__LISTED RECORDS__
================

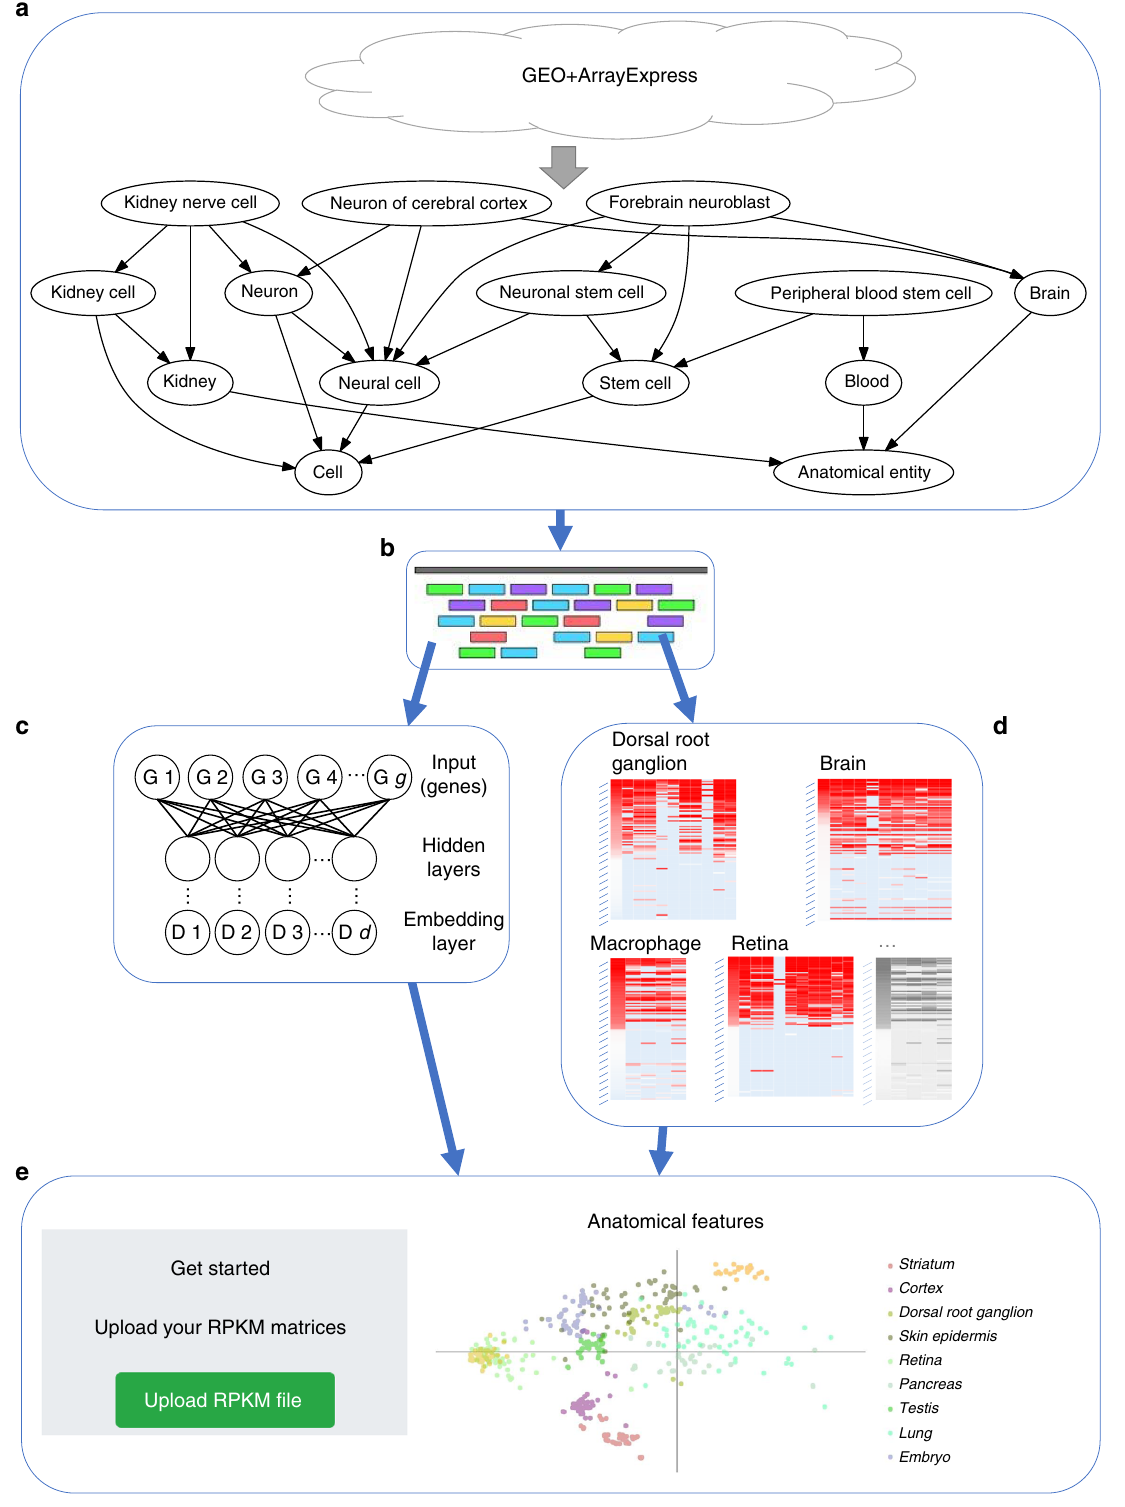
Fig. 1 Pipeline for large-scale, automated analysis of scRNA-seq data. a Bi-weekly querying of GEO and ArrayExpress to download the latest data, followed by automatic label inference by mapping to the Cell Ontology. b Uniform alignment of all datasets using HISAT2, followed by quanti fi cation to obtain RPKM values. c Supervised dimensionality reduction using our neural embedding models. d Identi fi cation of cell-type-speci fi c gene lists using differential expression analysis. e Integration of data and methods into a publicly available web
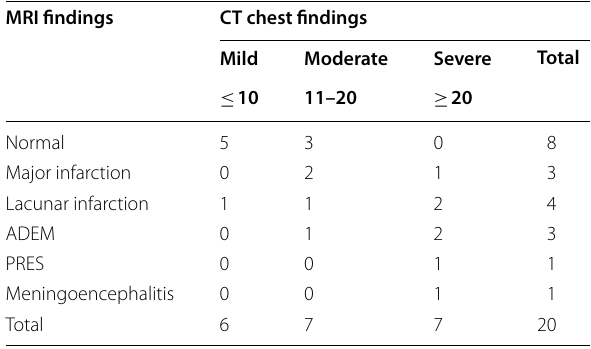
ADEM acute disseminated encephalomyelitis, PRES posterior reversible encephalopathy syndrome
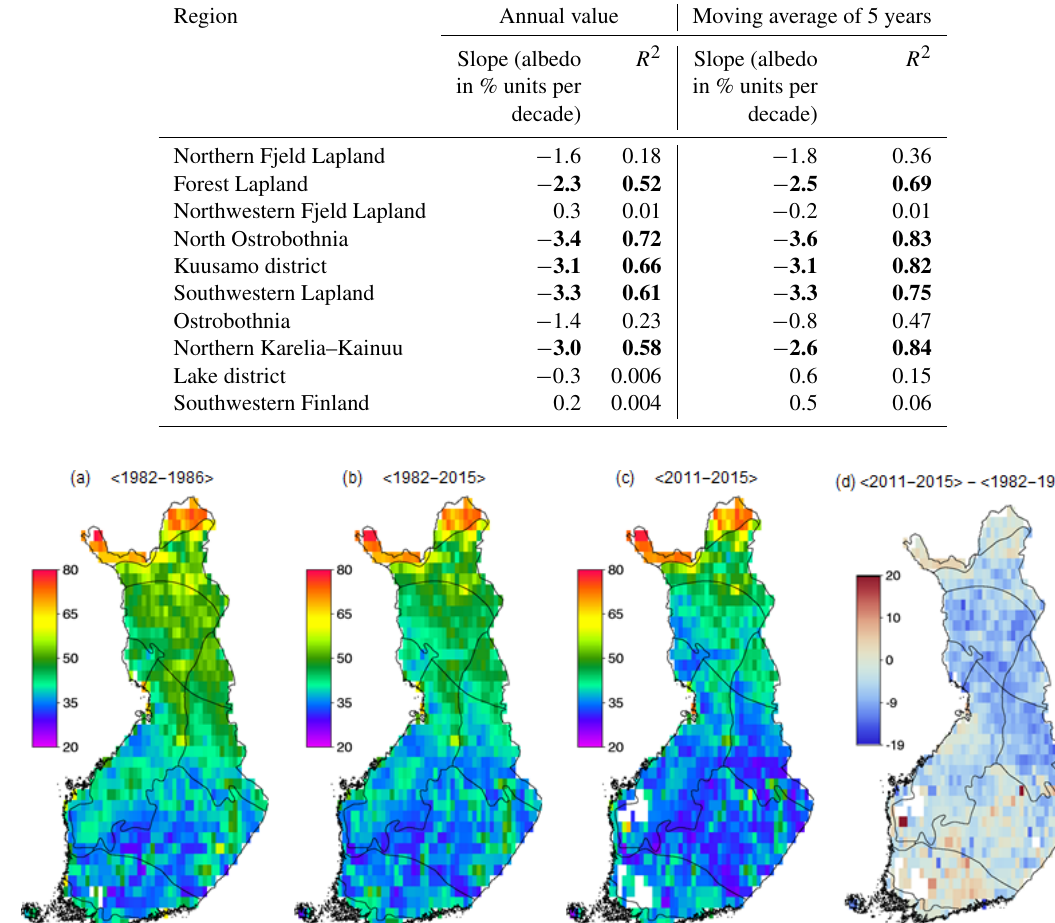
Table 4. The observed albedo trends of regions based on the vegetation zones. Values for the slope and the coefficient of determination are shown both for annual data and moving averages of 5 years. The cases for which the moving average of 5 years shows a significant coefficient of determination are indicated with bold fonts.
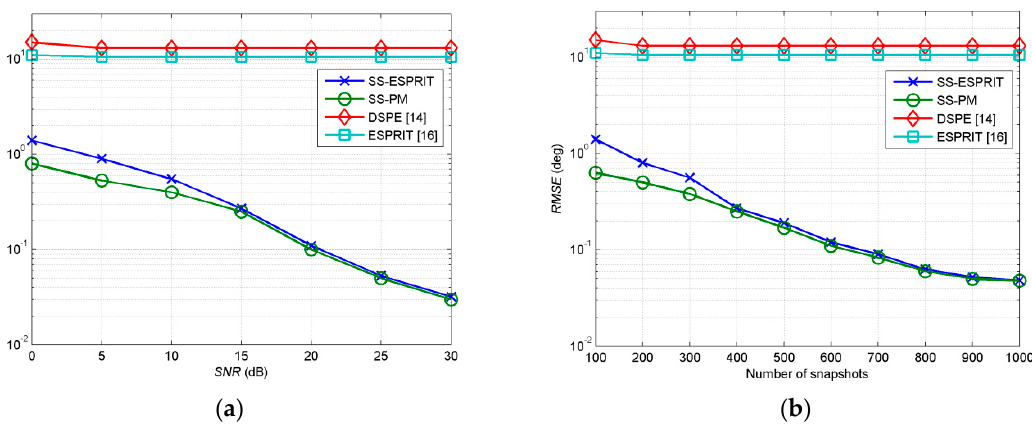
Figure 3. ( a ) RMSE estimated by propose methods for 2D coherent CD sources versus SNR ; ( b ) RMSE estimated by three methods for 2D coherent CD sources versus number of snapshots.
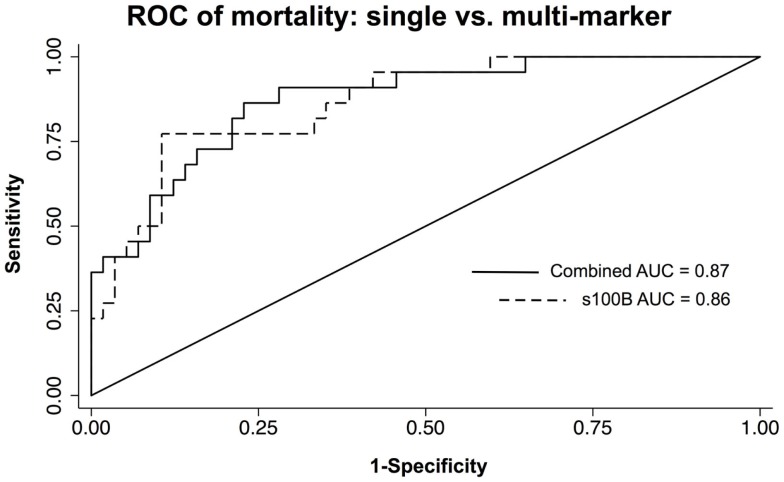
ROC curves of neuroinjury markers used to discriminate death from survival in TBI patients. A combined AUC consisting of s100B, GFAP, and MCP-1 was not statistically better than s100B alone in discriminating death from survival by chi-squared.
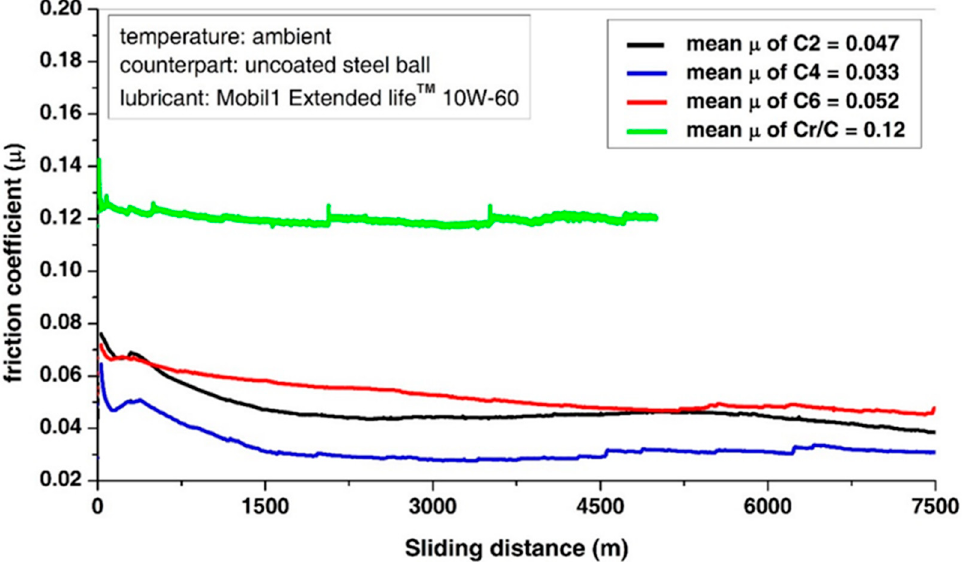
Figure 6. Friction behavior of C2, C4 and C6 in lubricated condition at ambient temperature (Cr/C coating is used as a reference).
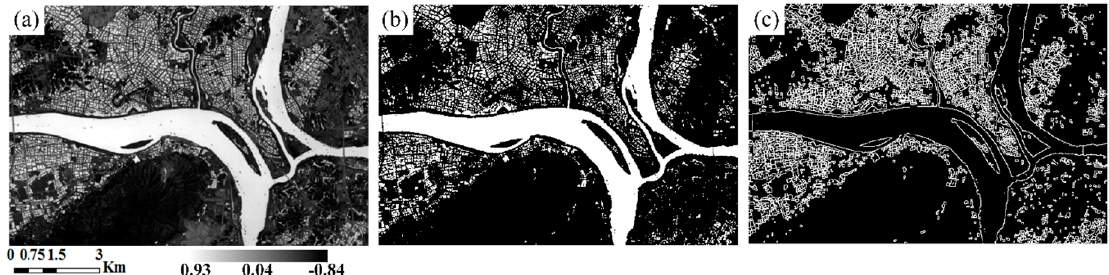
Figure 3. Pure water and mixed water-land pixels for Region A: ( a ) normalized difference water index (NDWI) image of green and SWIR1 bands; ( b ) pure water pixels (white) of NDWI with a 0.093 threshold; and ( c ) mixed water-land pixels (white).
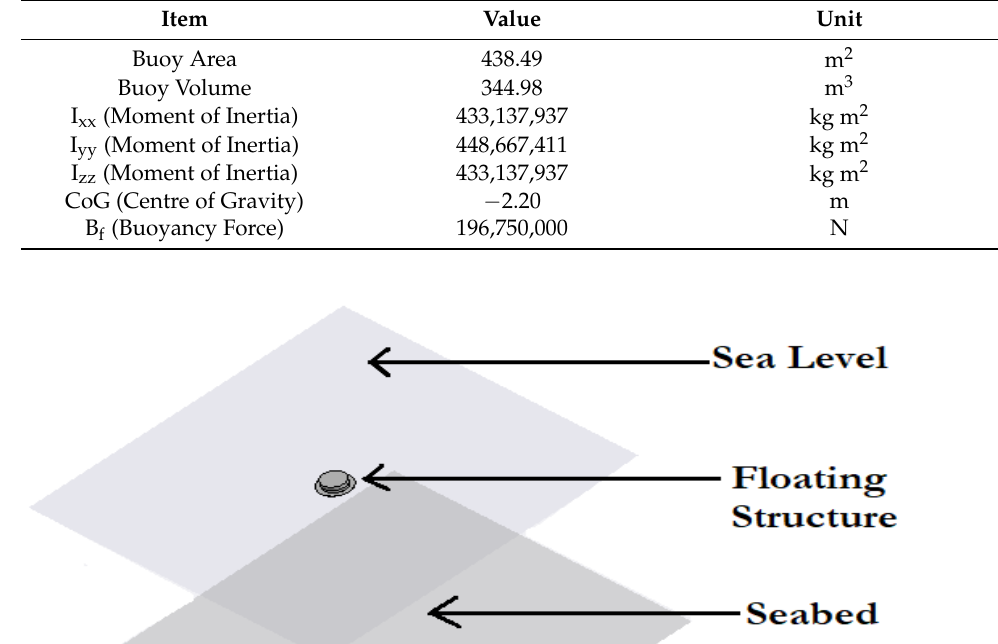
Table 10. Parameters for the buoy hydrostatics.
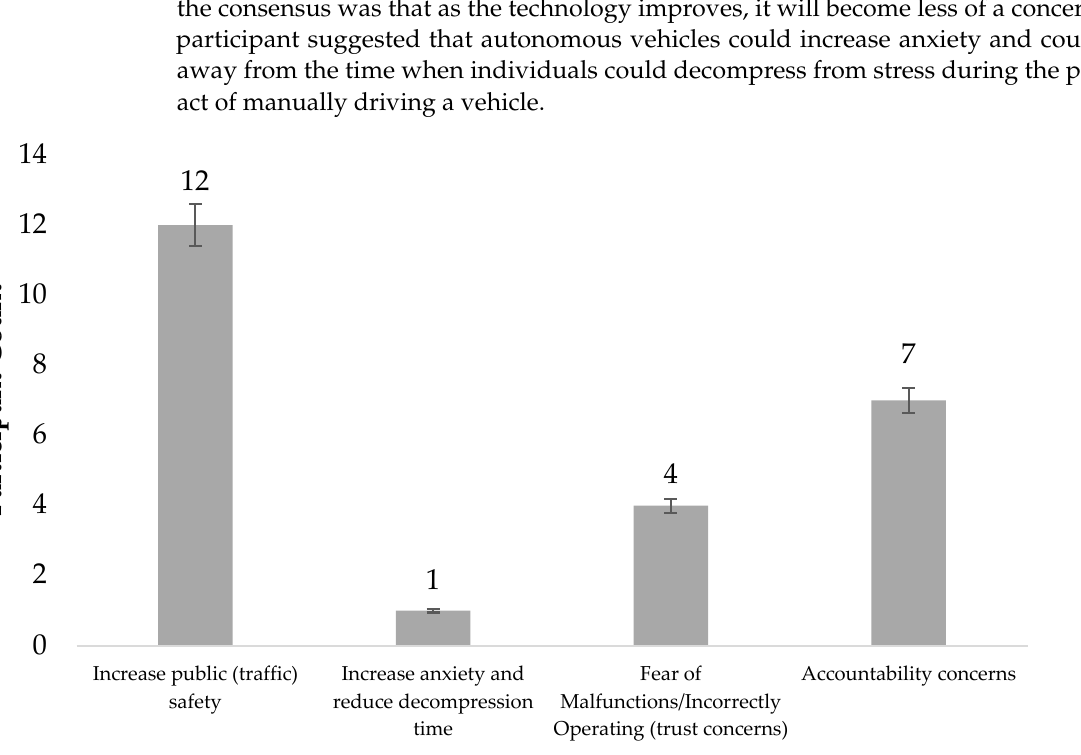
Figure 3. Societal effects of self-driving technology.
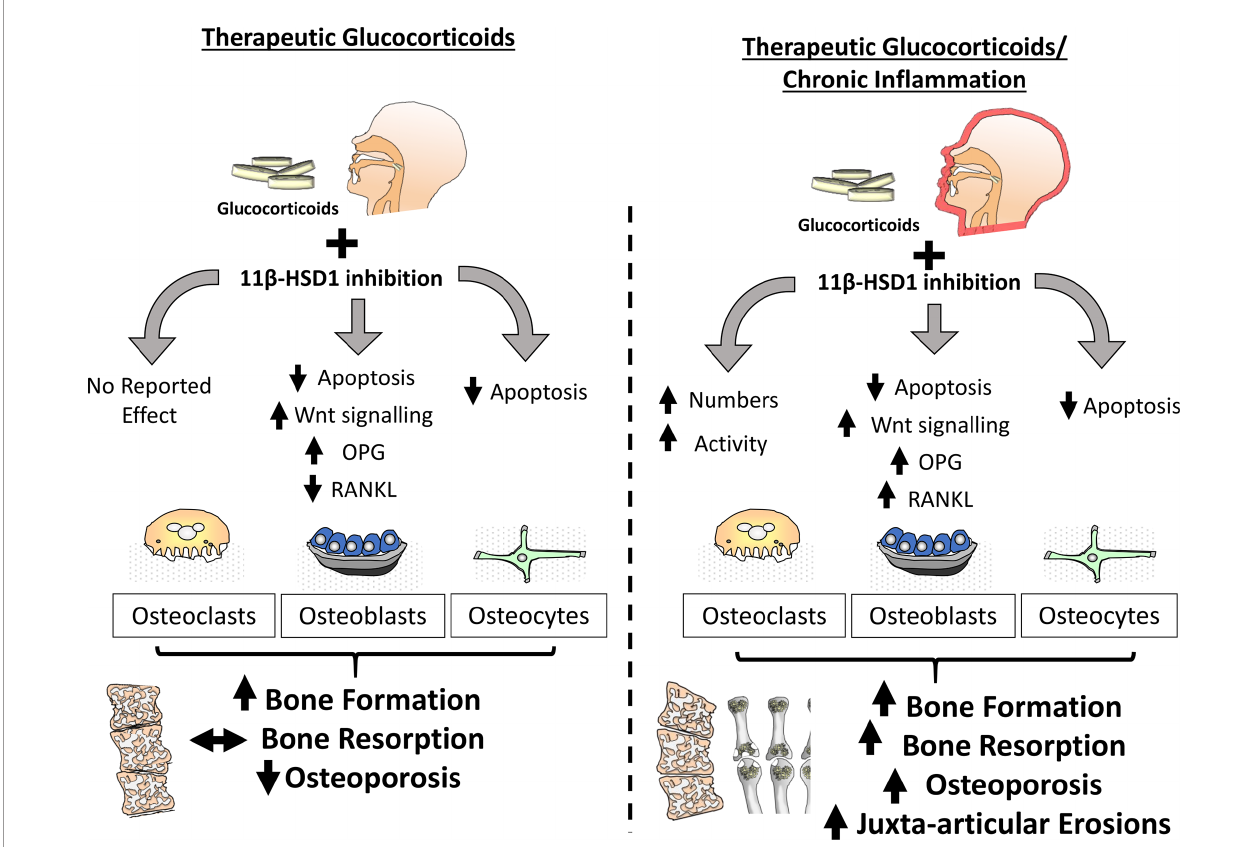
FIGURE 3 | In the absence of in fl ammation within bone, inhibition of 11 b -HSD1 protects against the actions of exogenous glucocorticoids in both osteoblasts and osteoclasts. The effect of these inhibitors is characterised by a protection from glucocorticoid induced apoptosis in both osteoblasts and osteocytes, preventing a glucocorticoid suppression of bone formation. During chronic in fl ammatory diseases such as rheumatoid arthritis, the protective actions of 11 b -HSD1 inhibition in response to exogenous therapeutic glucocorticoids in osteoblasts and osteocytes remains evident but is overshadowed by a resistance to the anti-in fl ammatory properties of exogenous glucocorticoids that results in aberrant osteoclast numbers and activation. Consequently, 11 b -HSD1 inhibition results in rapid bone resorption and exacerbation of both local and systemic in fl ammatory bone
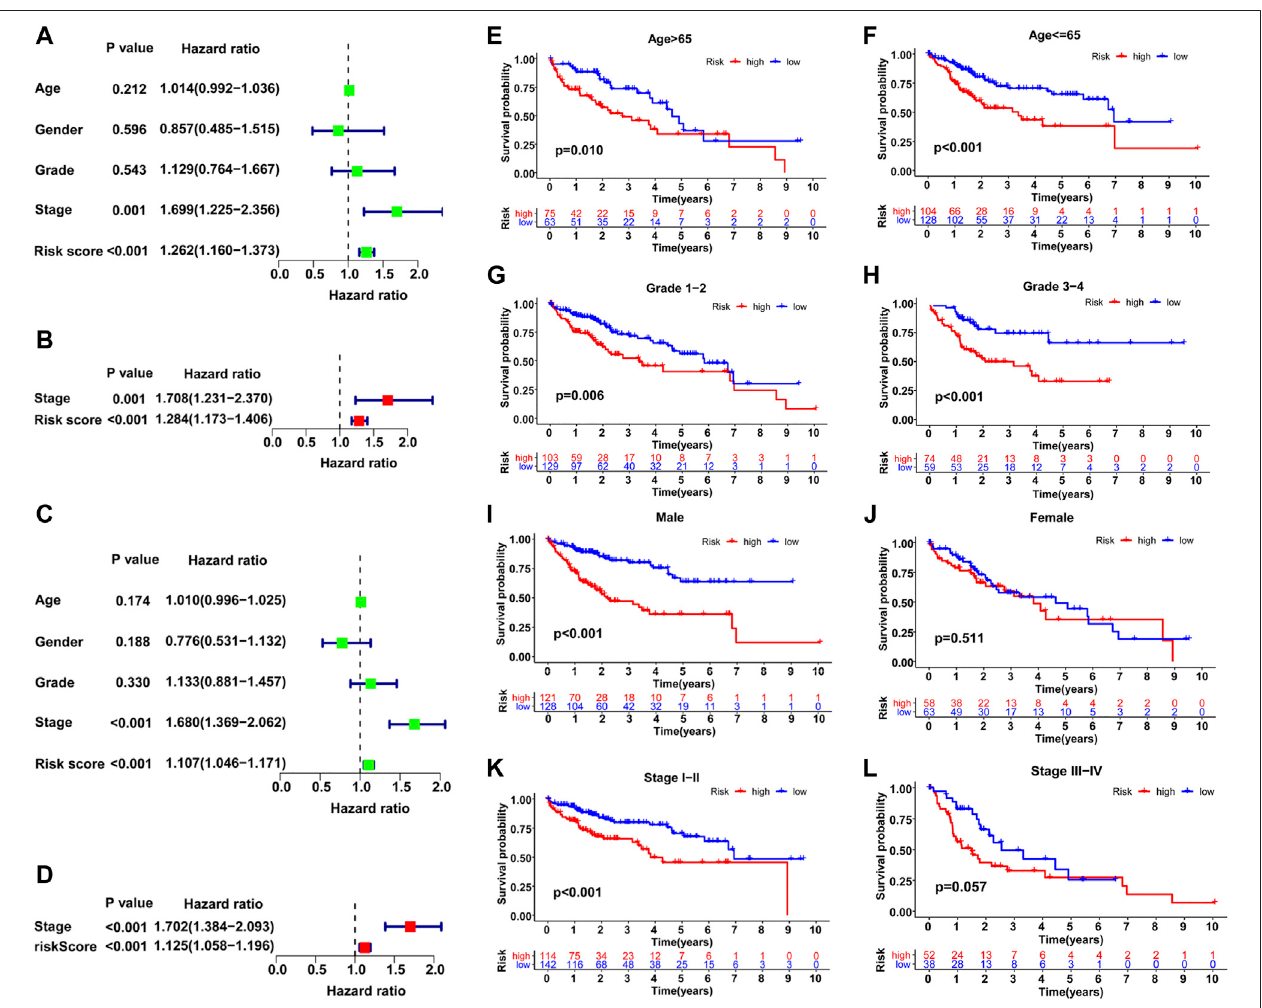
FIGURE 8 | Comparison of the prognostic value of the GILncSig and other clinical variables. Training set (A, B) , TCGA set (C – L) . (A – C) Univariate Cox regression analyses of the OS-related parameters. (B – D) Multivariate Cox regression analysis of the OS-related parameters. Strati fi cation analysis and Kaplan – Meier survival analysisinhigh-riskand low-riskgroupsforoldpatients (E) ,youngpatients (F) ,early-gradepatients (G) ,late-gradepatients (H) ,male (I) ,female (J) ,early-stage patients (K) and late-stage patients (L)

================

Copy out every line of the data that includes "survival".

__ANSWER BELOW__
ROC curves of neuroinjury markers used to discriminate death from survival in TBI patients. A combined AUC consisting of s100B, GFAP, and MCP-1 was not statistically better than s100B alone in discriminating death from survival by chi-squared.
FIGURE 8 | Comparison of the prognostic value of the GILncSig and other clinical variables. Training set (A, B) , TCGA set (C – L) . (A – C) Univariate Cox regression analyses of the OS-related parameters. (B – D) Multivariate Cox regression analysis of the OS-related parameters. Strati fi cation analysis and Kaplan – Meier survival analysisinhigh-riskand low-riskgroupsforoldpatients (E) ,youngpatients (F) ,early-gradepatients (G) ,late-gradepatients (H) ,male (I) ,female (J) ,early-stage patients (K) and late-stage patients (L)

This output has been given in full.